(Transcribed page contents)

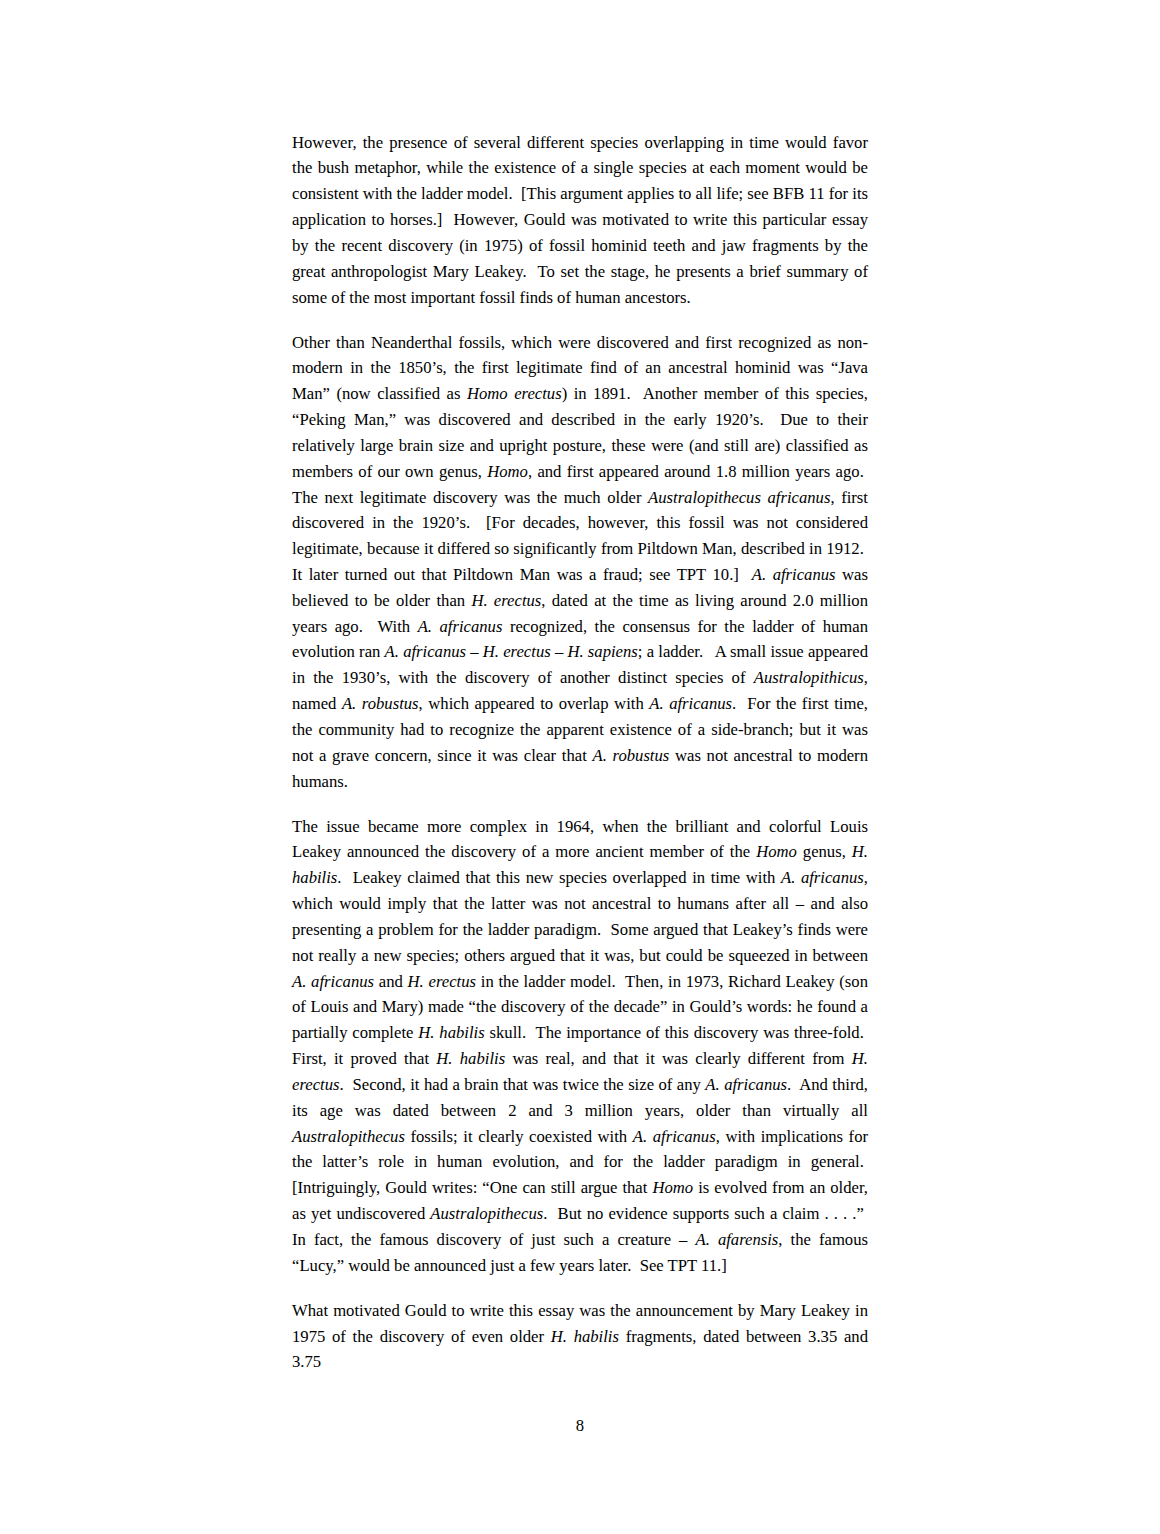However, the presence of several different species overlapping in time would favor the bush metaphor, while the existence of a single species at each moment would be consistent with the ladder model. [This argument applies to all life; see BFB 11 for its application to horses.] However, Gould was motivated to write this particular essay by the recent discovery (in 1975) of fossil hominid teeth and jaw fragments by the great anthropologist Mary Leakey. To set the stage, he presents a brief summary of some of the most important fossil finds of human ancestors.
Other than Neanderthal fossils, which were discovered and first recognized as non-modern in the 1850’s, the first legitimate find of an ancestral hominid was “Java Man” (now classified as Homo erectus) in 1891. Another member of this species, “Peking Man,” was discovered and described in the early 1920’s. Due to their relatively large brain size and upright posture, these were (and still are) classified as members of our own genus, Homo, and first appeared around 1.8 million years ago. The next legitimate discovery was the much older Australopithecus africanus, first discovered in the 1920’s. [For decades, however, this fossil was not considered legitimate, because it differed so significantly from Piltdown Man, described in 1912. It later turned out that Piltdown Man was a fraud; see TPT 10.] A. africanus was believed to be older than H. erectus, dated at the time as living around 2.0 million years ago. With A. africanus recognized, the consensus for the ladder of human evolution ran A. africanus – H. erectus – H. sapiens; a ladder. A small issue appeared in the 1930’s, with the discovery of another distinct species of Australopithicus, named A. robustus, which appeared to overlap with A. africanus. For the first time, the community had to recognize the apparent existence of a side-branch; but it was not a grave concern, since it was clear that A. robustus was not ancestral to modern humans.
The issue became more complex in 1964, when the brilliant and colorful Louis Leakey announced the discovery of a more ancient member of the Homo genus, H. habilis. Leakey claimed that this new species overlapped in time with A. africanus, which would imply that the latter was not ancestral to humans after all – and also presenting a problem for the ladder paradigm. Some argued that Leakey’s finds were not really a new species; others argued that it was, but could be squeezed in between A. africanus and H. erectus in the ladder model. Then, in 1973, Richard Leakey (son of Louis and Mary) made “the discovery of the decade” in Gould’s words: he found a partially complete H. habilis skull. The importance of this discovery was three-fold. First, it proved that H. habilis was real, and that it was clearly different from H. erectus. Second, it had a brain that was twice the size of any A. africanus. And third, its age was dated between 2 and 3 million years, older than virtually all Australopithecus fossils; it clearly coexisted with A. africanus, with implications for the latter’s role in human evolution, and for the ladder paradigm in general. [Intriguingly, Gould writes: “One can still argue that Homo is evolved from an older, as yet undiscovered Australopithecus. But no evidence supports such a claim . . . .” In fact, the famous discovery of just such a creature – A. afarensis, the famous “Lucy,” would be announced just a few years later. See TPT 11.]
What motivated Gould to write this essay was the announcement by Mary Leakey in 1975 of the discovery of even older H. habilis fragments, dated between 3.35 and 3.75
8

• [Problem description] Your answer should hold exactly the lines from the one containing "What motivated Gould" through the end of the entries above, and nothing else.

• [Exercise solution]
What motivated Gould to write this essay was the announcement by Mary Leakey in 1975 of the discovery of even older H. habilis fragments, dated between 3.35 and 3.75
8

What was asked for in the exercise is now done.